À défaut d’apporter des changements à la stratégie de collecte de données, plusieurs Canadiens refuseront encore de répondre au recensement de 2016. Dans l’esprit d’un paternalisme libéral, ce comportement peut être réorienté, et la participation au recensement, augmenté sensiblement.
D’abord, une campagne d’information juste et ambitieuse devrait faire comprendre aux Canadiens l’importance du recensement et l’utilité des données recueillies. Il faudrait aussi qu’ils prennent conscience des importants dispositifs de protection qui encadrent ces données. La campagne pourrait s’appuyer sur des exemples de programmes dont le bon fonctionnement repose sur les renseignements fournis par le recensement.
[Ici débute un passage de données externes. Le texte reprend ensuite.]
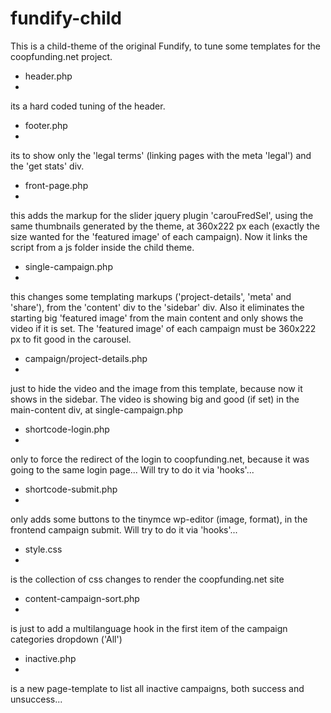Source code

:fundify-child
=============

This is a child-theme of the original Fundify, to tune some templates for the coopfunding.net project.

- header.php
- 
its a hard coded tuning of the header.

- footer.php
- 
its to show only the 'legal terms' (linking pages with the meta 'legal') and the 'get stats' div.

- front-page.php
- 
this adds the markup for the slider jquery plugin 'carouFredSel', using the same thumbnails generated by the theme, at 360x222 px each (exactly the size wanted for the 'featured image' of each campaign). Now it links the script from a js folder inside the child theme.

- single-campaign.php
- 
this changes some templating markups ('project-details', 'meta' and 'share'), from the 'content' div to the 'sidebar' div. Also it eliminates the starting big 'featured image' from the main content and only shows the video if it is set.
The 'featured image' of each campaign must be 360x222 px to fit good in the carousel.

- campaign/project-details.php
- 
just to hide the video and the image from this template, because now it shows in the sidebar. The video is showing big and good (if set) in the main-content div, at single-campaign.php

- shortcode-login.php
- 
only to force the redirect of the login to coopfunding.net, because it was going to the same login page... Will try to do it via 'hooks'...

- shortcode-submit.php
-
only adds some buttons to the tinymce wp-editor (image, format), in the frontend campaign submit. Will try to do it via 'hooks'...

- style.css
- 
is the collection of css changes to render the coopfunding.net site

- content-campaign-sort.php
-
is just to add a multilanguage hook in the first item of the campaign categories dropdown ('All')

- inactive.php
-
is a new page-template to list all inactive campaigns, both success and unsuccess...

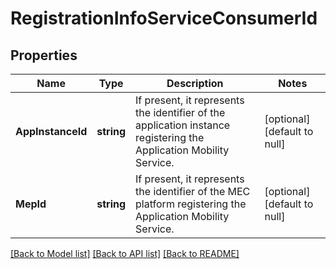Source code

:# RegistrationInfoServiceConsumerId

## Properties
Name | Type | Description | Notes
------------ | ------------- | ------------- | -------------
**AppInstanceId** | **string** | If present, it represents the identifier of the application instance registering the Application Mobility Service. | [optional] [default to null]
**MepId** | **string** | If present, it represents the identifier of the MEC platform registering the Application Mobility Service. | [optional] [default to null]

[[Back to Model list]](../README.md#documentation-for-models) [[Back to API list]](../README.md#documentation-for-api-endpoints) [[Back to README]](../README.md)



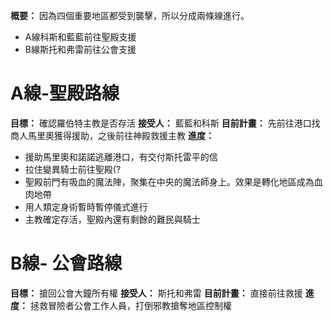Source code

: **概要：** 因為四個重要地區都受到襲擊，所以分成兩條線進行。
- A線科斯和藍藍前往聖殿支援
- B線斯托和弗雷前往公會支援

# A線-聖殿路線
**目標：** 確認羅伯特主教是否存活
**接受人：** 藍藍和科斯
**目前計畫：** 先前往港口找商人馬里奧獲得援助，之後前往神殿救援主教
**進度：** 
- 援助馬里奧和諾諾逃離港口，有交付斯托雷平的信
- 拉住變異騎士前往聖殿(?
- 聖殿前門有吸血的魔法陣，聚集在中央的魔法師身上。效果是轉化地區成為血肉地帶
- 用人類定身術暫時暫停儀式進行
- 主教確定存活，聖殿內還有剩餘的難民與騎士

# B線- 公會路線
**目標：** 搶回公會大鐘所有權
**接受人：** 斯托和弗雷
**目前計畫：** 直接前往救援
**進度：** 拯救冒險者公會工作人員，打倒邪教搶奪地區控制權
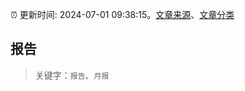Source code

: :alarm_clock: 更新时间: 2024-07-01 09:38:15。[文章来源](/README.md)、[文章分类](/TAGS.md)

## 报告


> 关键字：`报告`、`月报`



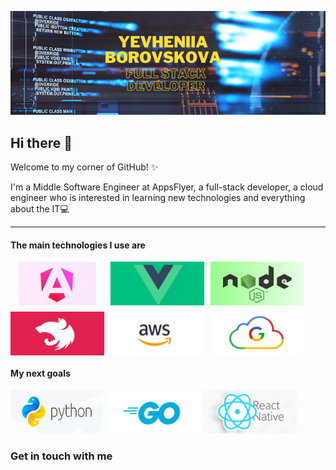 [![Yevheniia Borovskova - Full Stack Developer](assets/bg_header.png)](https://www.linkedin.com/in/yevheniia-borovskova-759830212/)
## Hi there 👋

Welcome to my corner of GitHub! ✨

I'm a Middle Software Engineer at AppsFlyer, a full-stack developer, a cloud engineer who is interested in learning new technologies and everything about the IT💻

---

#### The main technologies I use are

<div style="display:flex; flex-wrap: wrap; gap: 10px;">
    <img src="assets/angular.png" alt="angular" style="width: 150px;
   height:70px; object-fit: contain;" />
     <img src="assets/vue-js.png" alt="vue-js" style="width: 150px;
   height:70px;" />
     <img src="assets/node-js.png" alt="node-js" style="width: 150px;
   height:70px;" />
     <img src="assets/nest-js.png" alt="nest-js" style="width: 150px;
   height:70px;" />
     <img src="assets/aws.png" alt="aws" style="width: 150px;
   height:70px;" />
      <img src="assets/google.png" alt="google" style="width: 150px;
   height:70px;" />
</div>

#### My next goals

 <img src="assets/python.png" alt="python" style="width: 150px;
   height:70px;" />
     <img src="assets/goland.png" alt="goland" style="width: 150px;
   height:70px;" />
     <img src="assets/react-native.png" alt="react-native" style="width: 150px;
   height:70px;" />

### Get in touch with me

<a href="https://www.linkedin.com/in/yevheniia-borovskova-759830212" target="blank">
     <img src="assets/linkedin.png" alt="linkedin" style="width: 40px;
    height: 35px; />
</a>

<!--
**Borovskova/Borovskova** is a ✨ _special_ ✨ repository because its `README.md` (this file) appears on your GitHub profile.

Here are some ideas to get you started:

- 🔭 I’m currently working on ...
- 🌱 I’m currently learning ...
- 👯 I’m looking to collaborate on ...
- 🤔 I’m looking for help with ...
- 💬 Ask me about ...
- 📫 How to reach me: ...
- 😄 Pronouns: ...
- ⚡ Fun fact: ...
-->
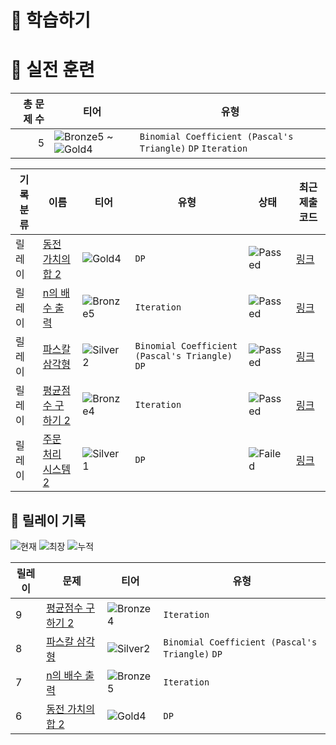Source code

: # 📖 학습하기

# 🥇 실전 훈련
|총 문제 수|티어|유형|
|---:|---|---|
|5|![Bronze5][b5] ~ ![Gold4][g4]|`Binomial Coefficient (Pascal's Triangle)` `DP` `Iteration`|

|기록분류|이름|티어|유형|상태|최근 제출 코드|
|---|---|---|---|---|---|
|릴레이|[동전 가치의 합 2](https://www.codetree.ai/training-field/search/problems/sum-of-coin-values-2)|![Gold4][g4]|`DP`|![Passed][passed]|[링크](https://github.com/dkqjrm/codetree-TILs/blob/main/240516/%EB%8F%99%EC%A0%84%20%EA%B0%80%EC%B9%98%EC%9D%98%20%ED%95%A9%202/sum-of-coin-values-2.py)|
|릴레이|[n의 배수 출력](https://www.codetree.ai/training-field/search/problems/multiples-output-of-n)|![Bronze5][b5]|`Iteration`|![Passed][passed]|[링크](https://github.com/dkqjrm/codetree-TILs/blob/main/240516/n%EC%9D%98%20%EB%B0%B0%EC%88%98%20%EC%B6%9C%EB%A0%A5/multiples-output-of-n.py)|
|릴레이|[파스칼 삼각형](https://www.codetree.ai/training-field/search/problems/pascal-triangle)|![Silver2][s2]|`Binomial Coefficient (Pascal's Triangle)` `DP`|![Passed][passed]|[링크](https://github.com/dkqjrm/codetree-TILs/blob/main/240516/%ED%8C%8C%EC%8A%A4%EC%B9%BC%20%EC%82%BC%EA%B0%81%ED%98%95/pascal-triangle.py)|
|릴레이|[평균점수 구하기 2](https://www.codetree.ai/training-field/search/problems/print-average-2)|![Bronze4][b4]|`Iteration`|![Passed][passed]|[링크](https://github.com/dkqjrm/codetree-TILs/blob/main/240516/%ED%8F%89%EA%B7%A0%EC%A0%90%EC%88%98%20%EA%B5%AC%ED%95%98%EA%B8%B0%202/print-average-2.py)|
|릴레이|[주문 처리 시스템 2](https://www.codetree.ai/training-field/search/problems/order-processing-system-2)|![Silver1][s1]|`DP`|![Failed][failed]|[링크](https://github.com/dkqjrm/codetree-TILs/blob/main/240516/%EC%A3%BC%EB%AC%B8%20%EC%B2%98%EB%A6%AC%20%EC%8B%9C%EC%8A%A4%ED%85%9C%202/order-processing-system-2.py)|


## 🏃 릴레이 기록
![현재](https://img.shields.io/badge/현재_릴레이-9-%235cb85c.svg?for-the-badge)
![최장](https://img.shields.io/badge/최장_릴레이-9-%23E34F26.svg?for-the-badge)
![누적](https://img.shields.io/badge/누적_릴레이-9-%2300599C.svg?for-the-badge)

|릴레이|문제|티어|유형|
|---|---|---|---|
|9|[평균점수 구하기 2](https://www.codetree.ai/training-field/search/problems/print-average-2)|![Bronze4][b4]|`Iteration`|
|8|[파스칼 삼각형](https://www.codetree.ai/training-field/search/problems/pascal-triangle)|![Silver2][s2]|`Binomial Coefficient (Pascal's Triangle)` `DP`|
|7|[n의 배수 출력](https://www.codetree.ai/training-field/search/problems/multiples-output-of-n)|![Bronze5][b5]|`Iteration`|
|6|[동전 가치의 합 2](https://www.codetree.ai/training-field/search/problems/sum-of-coin-values-2)|![Gold4][g4]|`DP`|










[b5]: https://img.shields.io/badge/Bronze_5-%235D3E31.svg
[b4]: https://img.shields.io/badge/Bronze_4-%235D3E31.svg
[b3]: https://img.shields.io/badge/Bronze_3-%235D3E31.svg
[b2]: https://img.shields.io/badge/Bronze_2-%235D3E31.svg
[b1]: https://img.shields.io/badge/Bronze_1-%235D3E31.svg
[s5]: https://img.shields.io/badge/Silver_5-%23394960.svg
[s4]: https://img.shields.io/badge/Silver_4-%23394960.svg
[s3]: https://img.shields.io/badge/Silver_3-%23394960.svg
[s2]: https://img.shields.io/badge/Silver_2-%23394960.svg
[s1]: https://img.shields.io/badge/Silver_1-%23394960.svg
[g5]: https://img.shields.io/badge/Gold_5-%23FFC433.svg
[g4]: https://img.shields.io/badge/Gold_4-%23FFC433.svg
[g3]: https://img.shields.io/badge/Gold_3-%23FFC433.svg
[g2]: https://img.shields.io/badge/Gold_2-%23FFC433.svg
[g1]: https://img.shields.io/badge/Gold_1-%23FFC433.svg
[p5]: https://img.shields.io/badge/Platinum_5-%2376DDD8.svg
[p4]: https://img.shields.io/badge/Platinum_4-%2376DDD8.svg
[p3]: https://img.shields.io/badge/Platinum_3-%2376DDD8.svg
[p2]: https://img.shields.io/badge/Platinum_2-%2376DDD8.svg
[p1]: https://img.shields.io/badge/Platinum_1-%2376DDD8.svg
[passed]: https://img.shields.io/badge/Passed-%23009D27.svg
[failed]: https://img.shields.io/badge/Failed-%23D24D57.svg
[easy]: https://img.shields.io/badge/쉬움-%235cb85c.svg?for-the-badge
[medium]: https://img.shields.io/badge/보통-%23FFC433.svg?for-the-badge
[hard]: https://img.shields.io/badge/어려움-%23D24D57.svg?for-the-badge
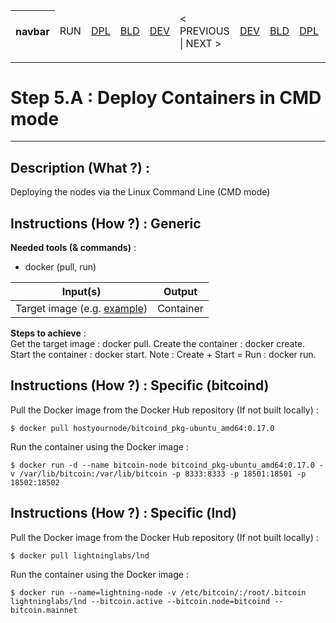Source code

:<table>
    <thead>
        <tr>
            <th>navbar</th>
            <td>RUN</td>
            <td><A href="https://github.com/babonet13/HostYourNode/tree/master/HowTo/2_InstallApplications">DPL</A></td>
            <td><A href="https://github.com/babonet13/HostYourNode/tree/master/HowTo/4_BuildImages">BLD</A></td>
            <td><A href="https://github.com/babonet13/HostYourNode/tree/master/HowTo/4_BuildImages">DEV</A></td>
            <td>< PREVIOUS | NEXT ></td>
            <td><A href="https://github.com/babonet13/HostYourNode/tree/master/HowTo/6_MonitorDaemons">DEV</A></td>
            <td><A href="https://github.com/babonet13/HostYourNode/tree/master/HowTo/6_MonitorDaemons">BLD</A></td>
            <td><A href="https://github.com/babonet13/HostYourNode/tree/master/HowTo/6_MonitorDaemons">DPL</A></td>
            <td>RUN</td>
            <th><A href="https://github.com/babonet13/HostYourNode/blob/master/Who/Profiles.md">profiles</A></th>
        </tr>
    </thead>
</table>

---
# Step 5.A : Deploy Containers in CMD mode
---

Description (What ?) :
-
Deploying the nodes via the Linux Command Line (CMD mode) 

Instructions (How ?) : Generic
-
__Needed tools (& commands)__ : 
* docker (pull, run)

<table>
    <thead>
        <tr>
            <th>Input(s)</th>
            <th>Output</th>
        </tr>
    </thead>
    <tbody>
        <tr>
        <td>Target image (e.g. <A href="https://hub.docker.com/r/hostyournode/bitcoind_pkg-ubuntu_arm32v7/">example</A>)</td>
        <td>Container</td>
        </tr>
    </tbody>
</table>

__Steps to achieve__ :   
Get the target image : docker pull. 
Create the container : docker create.  
Start the container : docker start. 
Note : Create + Start = Run : docker run.  

Instructions (How ?) : Specific (bitcoind)
-
Pull the Docker image from the Docker Hub repository (If not built locally) :
<pre><code>$ docker pull hostyournode/bitcoind_pkg-ubuntu_amd64:0.17.0</code></pre>

Run the container using the Docker image :
<pre><code>$ docker run -d --name bitcoin-node bitcoind_pkg-ubuntu_amd64:0.17.0 -v /var/lib/bitcoin:/var/lib/bitcoin -p 8333:8333 -p 18501:18501 -p 18502:18502</code></pre>


Instructions (How ?) : Specific (lnd)
-
Pull the Docker image from the Docker Hub repository (If not built locally) :
<pre><code>$ docker pull lightninglabs/lnd</code></pre>

Run the container using the Docker image :
<pre><code>$ docker run --name=lightning-node -v /etc/bitcoin/:/root/.bitcoin lightninglabs/lnd --bitcoin.active --bitcoin.node=bitcoind --bitcoin.mainnet</code></pre>
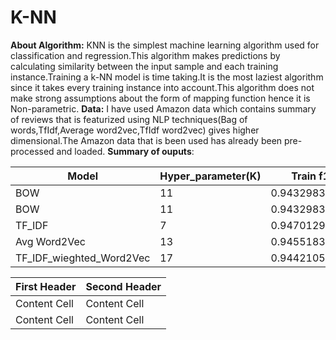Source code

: # K-NN
**About Algorithm:**
KNN is the simplest machine learning algorithm used for classification and regression.This algorithm makes predictions by calculating similarity between the input sample and each training instance.Training a k-NN model is time taking.It is the most laziest algorithm since it takes every training instance into account.This algorithm does not make strong assumptions about the form of mapping function hence it is Non-parametric.
**Data:**
I have used Amazon data which contains summary of reviews that is featurized using NLP techniques(Bag of words,TfIdf,Average word2vec,TfIdf word2vec) gives higher dimensional.The Amazon data that is been used has already been pre-processed and loaded.
**Summary of ouputs**:  

|          Model           | Hyper_parameter(K) |   Train f1-score   |   Test f1-score    |
| ------------- | ------------- |------------- | ------------- |
|           BOW            |         11         | 0.9432983198569234 | 0.9433562731604023 |
|           BOW            |         11         | 0.9432983198569234 | 0.9433562731604023 | 
|          TF_IDF          |         7          | 0.9470129738238505 | 0.9471684672919388 |
|       Avg Word2Vec       |         13         | 0.9455183640248245 | 0.9461533884690903 | 
| TF_IDF_wieghted_Word2Vec |         17         | 0.9442105797027945 | 0.9458898832454218 | 

| First Header  | Second Header |
| ------------- | ------------- |
| Content Cell  | Content Cell  |
| Content Cell  | Content Cell  |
Elle pourrait aussi faire ressortir les économies que les gouvernements réalisent en ajustant certaines de leurs pratiques grâce à l’analyse des données de recensement.
Ensuite, la participation pourrait être encadrée fiscalement. Par principe, les retombées globales de cette mesure fiscale devraient correspondre à l’estimation des économies rendues possibles par les données de recensement. Bien qu’elle puisse être considérée comme le retour de l’amende liée à une participation obligatoire, une taxe à la non-réponse aurait l’avantage de refléter les coûts collectifs de l’abstention. La mesure peut aussi prendre la forme d’une déduction offerte aux contribuables qui ont participé au recensement.
Enfin, la solution la plus simple serait peut-être de demander à Google, Facebook et Visa de bien vouloir partager leurs informations afin de permettre au gouvernement de mieux connaître sa population… Mais ne versons pas dans le cynisme. Le gouvernement a opté pour la participation volontaire au recensement ; dans l’intérêt des Canadiens, il doit désormais veiller à assurer un choix libre et éclairé.